(214d) Role of Ion Channels in Shear Stress Sensing in Vascular Endothelium | AIChE

(214d) Role of Ion Channels in Shear Stress Sensing in Vascular Endothelium


Barakat, A. I. - Presenter, University of California, Davis

The pathological complications of atherosclerosis, namely heart attacks and strokes, are the leading cause of mortality in the Western world. Early atherosclerotic lesions develop preferentially in regions where the arterial wall is exposed to low and/or oscillatory fluid mechanical shear stress. Although the biological basis of this correlation remains unknown, dysfunction of vascular endothelial cells (ECs) is thought to be centrally involved. In response to shear stress, ECs exhibit humoral, metabolic, and structural responses; however, the specific nature of the response depends on the type of applied shear stress. While relatively high levels of steady shear stress lead to an anti-inflammatory, anti-adhesive, and hence atheroprotective EC phenotype, low and oscillatory shear stress result in a cellular profile that is pro-inflammatory and atherogenic. Although research over the past two decades has greatly enhanced our understanding of the EC signaling pathways induced by shear stress, the early events involved in shear stress sensing remain incompletely understood and the mechanisms by which ECs discriminate among different types of flow remain unknown.

Activation of flow-sensitive ion channels is among the most rapid flow responses in ECs; therefore, these channels have been proposed as candidate flow sensors. Sudden exposure of ECs to shear stress immediately activates inward-rectifying K+ channels, leading to cell membrane hyperpolarization. Simultaneously, flow stimulates outward-rectifying Cl- channels whose activation antagonizes the K+ channel-mediated hyperpolarization and leads to membrane depolarization. In support of the proposed role of flow-activated ion channels as shear stress sensors, agents that block activation of these channels greatly attenuate or entirely abolish a number of downstream responses to shear stress in ECs including flow-mediated changes in gene expression and protein synthesis as well as shear stress-induced phosphorylation of the serine-threonine kinase Akt.

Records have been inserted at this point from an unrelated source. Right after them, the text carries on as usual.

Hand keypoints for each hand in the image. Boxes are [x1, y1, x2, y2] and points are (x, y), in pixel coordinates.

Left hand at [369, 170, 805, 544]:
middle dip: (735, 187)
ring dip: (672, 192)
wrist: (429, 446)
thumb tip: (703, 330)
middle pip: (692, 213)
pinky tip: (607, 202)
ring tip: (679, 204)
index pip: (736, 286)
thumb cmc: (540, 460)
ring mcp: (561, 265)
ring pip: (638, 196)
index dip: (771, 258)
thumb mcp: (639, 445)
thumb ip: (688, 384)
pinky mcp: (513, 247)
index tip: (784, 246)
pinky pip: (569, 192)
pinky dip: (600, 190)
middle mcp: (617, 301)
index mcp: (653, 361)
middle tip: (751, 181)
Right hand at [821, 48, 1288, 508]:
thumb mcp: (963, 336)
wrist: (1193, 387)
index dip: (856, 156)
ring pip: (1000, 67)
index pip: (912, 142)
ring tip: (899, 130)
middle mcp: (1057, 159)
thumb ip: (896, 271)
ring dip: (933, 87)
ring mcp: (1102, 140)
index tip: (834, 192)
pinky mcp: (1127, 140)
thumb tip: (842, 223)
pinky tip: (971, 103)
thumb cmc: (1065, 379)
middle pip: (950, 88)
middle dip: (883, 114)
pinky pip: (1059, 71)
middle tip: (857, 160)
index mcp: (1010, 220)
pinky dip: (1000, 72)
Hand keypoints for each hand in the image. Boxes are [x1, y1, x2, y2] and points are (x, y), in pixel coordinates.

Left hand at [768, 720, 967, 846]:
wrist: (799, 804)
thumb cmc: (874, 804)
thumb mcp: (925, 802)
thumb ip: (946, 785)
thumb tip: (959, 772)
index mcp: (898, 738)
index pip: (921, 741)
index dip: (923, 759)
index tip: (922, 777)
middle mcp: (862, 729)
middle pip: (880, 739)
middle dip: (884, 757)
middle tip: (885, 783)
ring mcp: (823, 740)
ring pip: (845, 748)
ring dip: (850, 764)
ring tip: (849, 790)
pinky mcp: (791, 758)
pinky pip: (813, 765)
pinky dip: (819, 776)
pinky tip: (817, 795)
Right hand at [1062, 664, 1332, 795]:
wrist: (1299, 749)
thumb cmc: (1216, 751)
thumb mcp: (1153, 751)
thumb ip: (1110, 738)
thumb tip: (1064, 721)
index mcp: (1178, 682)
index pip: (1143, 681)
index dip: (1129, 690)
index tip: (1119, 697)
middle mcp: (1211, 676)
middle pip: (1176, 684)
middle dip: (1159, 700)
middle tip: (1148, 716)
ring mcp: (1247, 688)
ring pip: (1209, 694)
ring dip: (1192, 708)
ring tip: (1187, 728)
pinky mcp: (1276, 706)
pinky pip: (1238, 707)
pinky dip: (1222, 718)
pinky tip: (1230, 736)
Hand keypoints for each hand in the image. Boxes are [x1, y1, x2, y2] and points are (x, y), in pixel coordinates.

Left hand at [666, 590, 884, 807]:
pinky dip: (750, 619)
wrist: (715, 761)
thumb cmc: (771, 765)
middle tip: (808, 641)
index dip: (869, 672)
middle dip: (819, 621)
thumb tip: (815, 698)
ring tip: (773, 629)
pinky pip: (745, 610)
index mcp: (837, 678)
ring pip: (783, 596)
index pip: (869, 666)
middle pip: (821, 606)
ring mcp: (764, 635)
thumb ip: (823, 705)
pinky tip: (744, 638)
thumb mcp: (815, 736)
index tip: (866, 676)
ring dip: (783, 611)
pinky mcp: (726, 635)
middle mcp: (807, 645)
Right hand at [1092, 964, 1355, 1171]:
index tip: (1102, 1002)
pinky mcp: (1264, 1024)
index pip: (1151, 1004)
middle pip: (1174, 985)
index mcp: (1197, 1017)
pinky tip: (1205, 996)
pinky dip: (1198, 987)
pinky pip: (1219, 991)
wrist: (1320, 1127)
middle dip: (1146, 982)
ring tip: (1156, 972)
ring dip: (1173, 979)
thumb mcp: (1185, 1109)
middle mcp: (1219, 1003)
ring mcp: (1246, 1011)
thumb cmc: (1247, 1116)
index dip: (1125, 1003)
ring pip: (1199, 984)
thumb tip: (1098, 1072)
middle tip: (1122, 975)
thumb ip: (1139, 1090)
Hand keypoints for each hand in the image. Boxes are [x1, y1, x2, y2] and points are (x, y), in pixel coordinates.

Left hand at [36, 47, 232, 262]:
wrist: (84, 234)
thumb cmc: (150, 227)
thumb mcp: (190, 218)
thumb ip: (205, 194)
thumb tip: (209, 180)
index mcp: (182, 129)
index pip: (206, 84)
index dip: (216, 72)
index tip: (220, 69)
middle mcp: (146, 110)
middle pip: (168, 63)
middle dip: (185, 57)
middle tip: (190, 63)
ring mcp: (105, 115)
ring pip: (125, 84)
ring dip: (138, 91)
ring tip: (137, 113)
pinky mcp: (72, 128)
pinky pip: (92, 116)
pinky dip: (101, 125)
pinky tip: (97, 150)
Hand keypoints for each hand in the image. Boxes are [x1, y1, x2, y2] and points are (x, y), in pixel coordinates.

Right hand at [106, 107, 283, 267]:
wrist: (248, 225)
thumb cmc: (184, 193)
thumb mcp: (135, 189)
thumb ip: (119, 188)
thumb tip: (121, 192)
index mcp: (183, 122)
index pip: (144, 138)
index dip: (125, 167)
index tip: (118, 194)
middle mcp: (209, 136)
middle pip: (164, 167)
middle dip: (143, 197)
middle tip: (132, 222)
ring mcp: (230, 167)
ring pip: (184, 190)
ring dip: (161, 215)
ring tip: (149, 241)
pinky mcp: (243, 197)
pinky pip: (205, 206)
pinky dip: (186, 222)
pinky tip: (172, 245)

A key idea that is proposed is that flow-sensitive K+ and Cl- channels are components of a complex mechanosensory system that endows ECs with the ability to discriminate among different levels and types of shear stress. In support of this construct, we have observed the following important differences between flow-sensitive K+ and Cl- channels: 1) While both K+ and Cl- channels are activated by very low levels of steady shear stress (0.1-0.3 dyne/cm2), peak current occurs at a shear stress of ~10-15 dyne/cm2 for K+ channels and at a shear stress of ~3.5 dyne/cm2 of Cl- channels. Therefore, Cl- channels exhibit maximal sensitivity at lower shear stress levels than K+ channels. 2) In response to shear stress, K+ channels are activated significantly more rapidly than Cl- channels. 3) Oscillatory flow with a physiological frequency of 1 Hz fully activates K+ channels but fails to activate Cl- channels. We hypothesize that the ratio of K+ current to Cl- current elicited by a particular shear stress stimulus (and the effect of this ratio on cell membrane potential) constitutes a signal that ECs use to decipher the details of the amplitude and waveform of the imposed shear stimulus.

Another critical question to address is the mechanism(s) of activation of flow-sensitive ion channels. Our data using fluids of different viscosities suggest that the extent of activation of ion channels correlates with the magnitude of the applied shear stress rather than the applied shear rate. This suggests that ion channel activation is ?direct? and is not a consequence of the altered delivery and/or removal (convective and/or diffusive transport) of specific fluid-borne agonists. It remains unclear how shear stress directly activates ion channels in ECs; however, the small sizes of the channels would argue against a channel conformational change as a direct result of the applied fluid mechanical force. Rather, a more likely pathway is channel gating through an effect of flow on cell membrane tension, membrane subdomains to which the channels are directly coupled, or even intracellular cytoskeletal elements.